How to complete this task » The answer must consist of every line below containing "برنامه".

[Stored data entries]
□ □ □ □

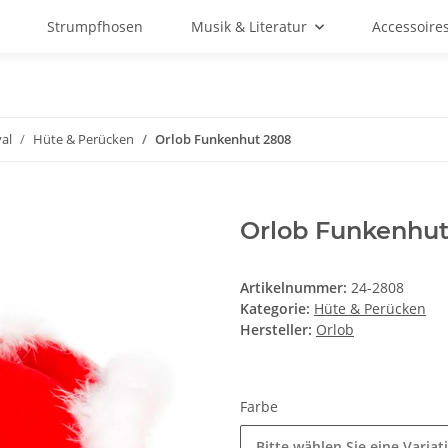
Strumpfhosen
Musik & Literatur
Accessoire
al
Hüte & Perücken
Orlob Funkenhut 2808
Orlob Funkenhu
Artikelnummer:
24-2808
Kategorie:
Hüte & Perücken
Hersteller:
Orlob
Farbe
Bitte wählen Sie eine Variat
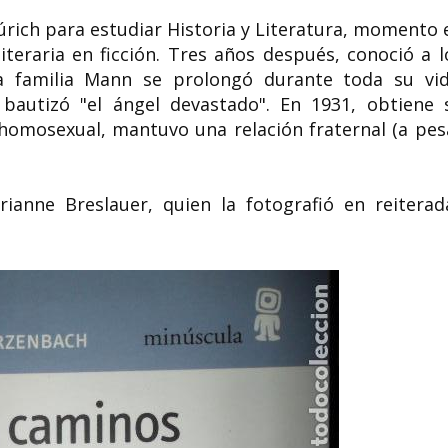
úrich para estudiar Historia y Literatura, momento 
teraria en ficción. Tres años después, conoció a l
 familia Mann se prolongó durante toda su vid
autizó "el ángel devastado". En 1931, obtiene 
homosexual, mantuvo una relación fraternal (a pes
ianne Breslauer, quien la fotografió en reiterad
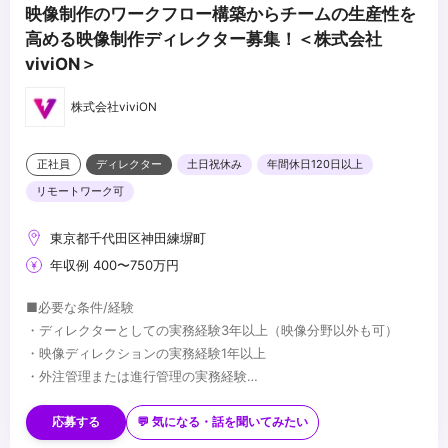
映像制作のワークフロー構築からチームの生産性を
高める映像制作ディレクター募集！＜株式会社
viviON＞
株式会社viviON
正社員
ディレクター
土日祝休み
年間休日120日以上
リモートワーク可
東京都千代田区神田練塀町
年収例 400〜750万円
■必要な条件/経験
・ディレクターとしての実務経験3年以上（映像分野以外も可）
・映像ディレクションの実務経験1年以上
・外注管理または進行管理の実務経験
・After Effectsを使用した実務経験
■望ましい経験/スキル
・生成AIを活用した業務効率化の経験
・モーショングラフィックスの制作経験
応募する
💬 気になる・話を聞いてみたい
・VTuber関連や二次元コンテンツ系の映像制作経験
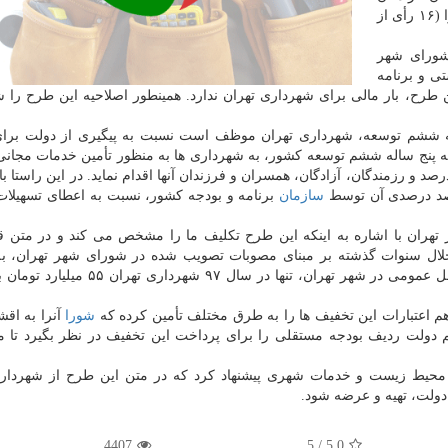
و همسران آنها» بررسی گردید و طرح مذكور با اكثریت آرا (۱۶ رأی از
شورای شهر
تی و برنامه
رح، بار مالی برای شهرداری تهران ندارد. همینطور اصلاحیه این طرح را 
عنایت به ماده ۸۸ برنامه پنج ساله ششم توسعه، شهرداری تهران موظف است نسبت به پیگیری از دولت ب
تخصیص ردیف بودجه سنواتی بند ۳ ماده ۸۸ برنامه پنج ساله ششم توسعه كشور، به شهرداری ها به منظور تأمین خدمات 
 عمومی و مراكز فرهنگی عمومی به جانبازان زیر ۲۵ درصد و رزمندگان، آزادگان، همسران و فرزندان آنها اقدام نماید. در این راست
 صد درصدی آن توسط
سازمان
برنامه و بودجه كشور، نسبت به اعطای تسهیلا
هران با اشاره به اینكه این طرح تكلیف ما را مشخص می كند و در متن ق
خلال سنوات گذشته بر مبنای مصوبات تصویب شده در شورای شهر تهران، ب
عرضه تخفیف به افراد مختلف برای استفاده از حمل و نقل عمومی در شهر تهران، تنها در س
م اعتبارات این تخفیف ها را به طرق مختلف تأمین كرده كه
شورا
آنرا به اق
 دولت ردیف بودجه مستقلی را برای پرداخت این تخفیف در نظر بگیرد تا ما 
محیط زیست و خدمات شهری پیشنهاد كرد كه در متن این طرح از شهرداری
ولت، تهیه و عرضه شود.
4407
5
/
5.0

□ □ □ □

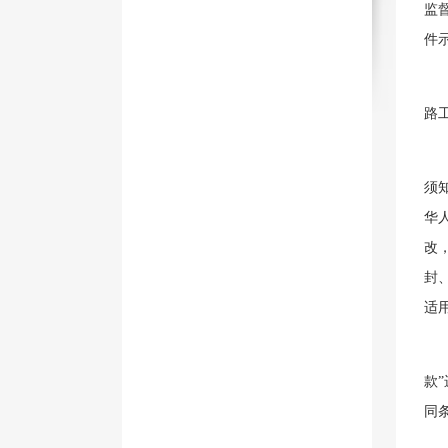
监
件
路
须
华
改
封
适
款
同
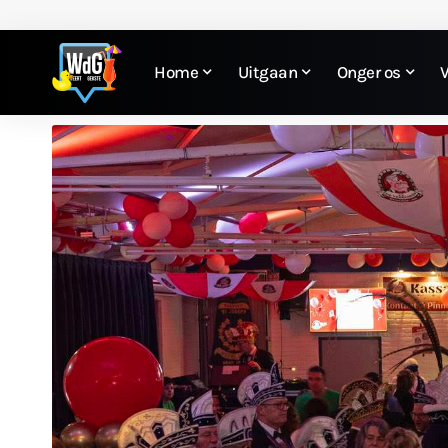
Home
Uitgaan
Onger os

□ □ □ □

Task answer »
تی و برنامه
عنایت به ماده ۸۸ برنامه پنج ساله ششم توسعه، شهرداری تهران موظف است نسبت به پیگیری از دولت ب
تخصیص ردیف بودجه سنواتی بند ۳ ماده ۸۸ برنامه پنج ساله ششم توسعه كشور، به شهرداری ها به منظور تأمین خدمات 
برنامه و بودجه كشور، نسبت به اعطای تسهیلا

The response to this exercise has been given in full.